**TASK STATEMENT**
Examine the material below. Gather every line in which the string "Description" appears.

****************************************

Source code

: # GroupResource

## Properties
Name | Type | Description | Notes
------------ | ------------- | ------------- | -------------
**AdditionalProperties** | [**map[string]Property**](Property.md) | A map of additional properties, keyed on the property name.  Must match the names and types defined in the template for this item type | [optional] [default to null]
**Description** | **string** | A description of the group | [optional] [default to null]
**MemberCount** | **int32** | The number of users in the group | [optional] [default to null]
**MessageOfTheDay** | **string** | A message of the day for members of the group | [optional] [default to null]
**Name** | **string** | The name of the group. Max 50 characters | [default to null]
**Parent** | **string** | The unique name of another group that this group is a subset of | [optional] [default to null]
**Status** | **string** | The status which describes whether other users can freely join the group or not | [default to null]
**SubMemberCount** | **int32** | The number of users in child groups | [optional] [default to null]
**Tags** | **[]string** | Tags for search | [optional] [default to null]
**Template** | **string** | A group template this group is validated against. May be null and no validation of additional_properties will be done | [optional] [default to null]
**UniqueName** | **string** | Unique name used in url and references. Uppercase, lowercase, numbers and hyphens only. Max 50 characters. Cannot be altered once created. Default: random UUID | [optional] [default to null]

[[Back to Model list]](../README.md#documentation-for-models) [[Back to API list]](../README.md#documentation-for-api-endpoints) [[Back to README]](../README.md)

****************************************

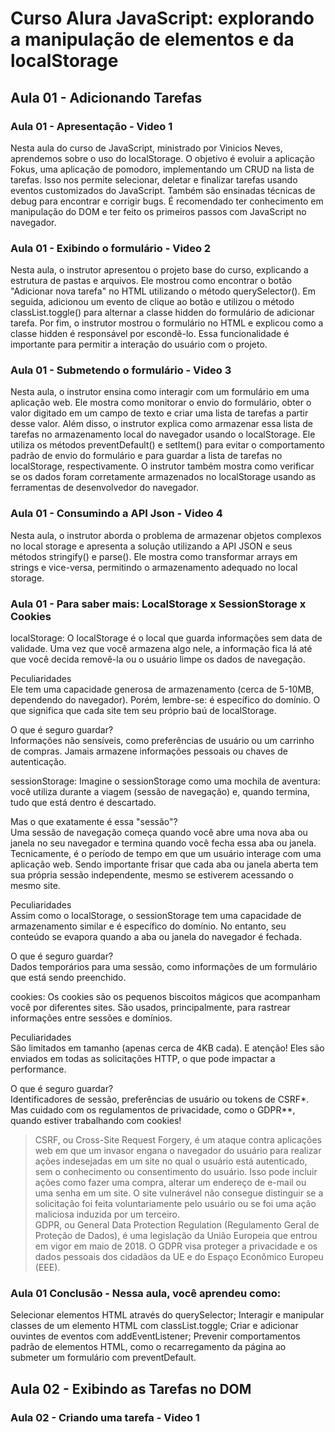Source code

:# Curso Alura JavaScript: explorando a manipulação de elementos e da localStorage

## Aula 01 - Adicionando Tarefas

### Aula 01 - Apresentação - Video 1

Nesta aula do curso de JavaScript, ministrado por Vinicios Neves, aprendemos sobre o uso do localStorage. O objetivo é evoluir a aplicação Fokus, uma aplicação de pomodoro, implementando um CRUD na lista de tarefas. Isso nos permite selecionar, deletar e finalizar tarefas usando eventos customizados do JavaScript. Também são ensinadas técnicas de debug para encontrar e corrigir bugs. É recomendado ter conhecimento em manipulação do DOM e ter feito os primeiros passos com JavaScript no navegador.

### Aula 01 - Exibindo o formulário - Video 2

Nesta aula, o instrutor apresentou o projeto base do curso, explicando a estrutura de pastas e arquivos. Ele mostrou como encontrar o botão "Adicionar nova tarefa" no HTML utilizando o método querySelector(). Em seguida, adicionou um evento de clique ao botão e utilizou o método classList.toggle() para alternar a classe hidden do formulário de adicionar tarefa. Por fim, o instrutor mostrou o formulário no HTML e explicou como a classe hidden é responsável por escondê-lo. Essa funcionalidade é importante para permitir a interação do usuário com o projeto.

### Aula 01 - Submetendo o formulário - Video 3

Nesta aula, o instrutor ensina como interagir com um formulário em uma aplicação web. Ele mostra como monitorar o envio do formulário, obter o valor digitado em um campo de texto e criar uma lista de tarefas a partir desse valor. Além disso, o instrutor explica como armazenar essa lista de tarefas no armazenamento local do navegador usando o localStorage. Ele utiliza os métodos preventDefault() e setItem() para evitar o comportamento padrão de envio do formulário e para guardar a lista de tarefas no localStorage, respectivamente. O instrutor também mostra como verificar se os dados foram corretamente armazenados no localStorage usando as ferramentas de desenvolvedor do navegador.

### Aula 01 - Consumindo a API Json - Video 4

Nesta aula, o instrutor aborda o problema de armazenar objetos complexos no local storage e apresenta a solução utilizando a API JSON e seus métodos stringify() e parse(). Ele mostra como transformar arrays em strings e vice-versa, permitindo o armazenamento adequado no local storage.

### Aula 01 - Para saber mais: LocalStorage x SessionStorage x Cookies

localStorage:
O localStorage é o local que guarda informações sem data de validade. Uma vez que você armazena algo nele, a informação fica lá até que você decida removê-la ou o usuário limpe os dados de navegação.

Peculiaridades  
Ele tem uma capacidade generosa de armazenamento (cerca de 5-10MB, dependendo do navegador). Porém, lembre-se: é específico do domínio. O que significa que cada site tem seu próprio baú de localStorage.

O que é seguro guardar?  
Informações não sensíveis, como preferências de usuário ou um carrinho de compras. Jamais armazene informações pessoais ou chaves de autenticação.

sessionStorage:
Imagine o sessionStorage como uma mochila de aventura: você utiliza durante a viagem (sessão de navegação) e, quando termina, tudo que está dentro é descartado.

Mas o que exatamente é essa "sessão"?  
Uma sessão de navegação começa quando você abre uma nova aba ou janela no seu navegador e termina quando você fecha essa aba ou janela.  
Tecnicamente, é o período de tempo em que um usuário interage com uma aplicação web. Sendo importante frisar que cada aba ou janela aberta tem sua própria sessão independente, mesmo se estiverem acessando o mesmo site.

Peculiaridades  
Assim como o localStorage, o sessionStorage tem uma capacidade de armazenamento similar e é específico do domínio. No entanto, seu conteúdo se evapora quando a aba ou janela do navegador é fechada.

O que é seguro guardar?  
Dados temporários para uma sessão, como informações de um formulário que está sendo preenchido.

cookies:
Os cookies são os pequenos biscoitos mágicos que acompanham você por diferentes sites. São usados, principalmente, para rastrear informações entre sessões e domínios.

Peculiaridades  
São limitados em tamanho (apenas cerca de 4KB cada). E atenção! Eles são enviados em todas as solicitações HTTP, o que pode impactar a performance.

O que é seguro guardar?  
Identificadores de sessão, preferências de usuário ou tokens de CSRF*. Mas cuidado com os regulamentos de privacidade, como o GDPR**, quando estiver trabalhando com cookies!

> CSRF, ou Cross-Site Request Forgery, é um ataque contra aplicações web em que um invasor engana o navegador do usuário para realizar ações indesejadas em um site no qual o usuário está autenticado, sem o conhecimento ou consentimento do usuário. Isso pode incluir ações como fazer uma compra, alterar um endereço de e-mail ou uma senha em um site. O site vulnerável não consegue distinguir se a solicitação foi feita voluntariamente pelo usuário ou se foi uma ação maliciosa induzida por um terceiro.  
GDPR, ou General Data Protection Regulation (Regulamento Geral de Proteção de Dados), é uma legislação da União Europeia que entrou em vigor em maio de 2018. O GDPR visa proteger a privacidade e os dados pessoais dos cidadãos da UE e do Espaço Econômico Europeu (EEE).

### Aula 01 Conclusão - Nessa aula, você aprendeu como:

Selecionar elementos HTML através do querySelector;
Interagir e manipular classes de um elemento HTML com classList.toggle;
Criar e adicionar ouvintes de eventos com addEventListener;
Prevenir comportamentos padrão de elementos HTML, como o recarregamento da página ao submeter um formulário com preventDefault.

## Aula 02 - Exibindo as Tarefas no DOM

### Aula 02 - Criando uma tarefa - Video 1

****************************************

**RESPONSE AREA**
Name | Type | Description | Notes
**Description** | **string** | A description of the group | [optional] [default to null]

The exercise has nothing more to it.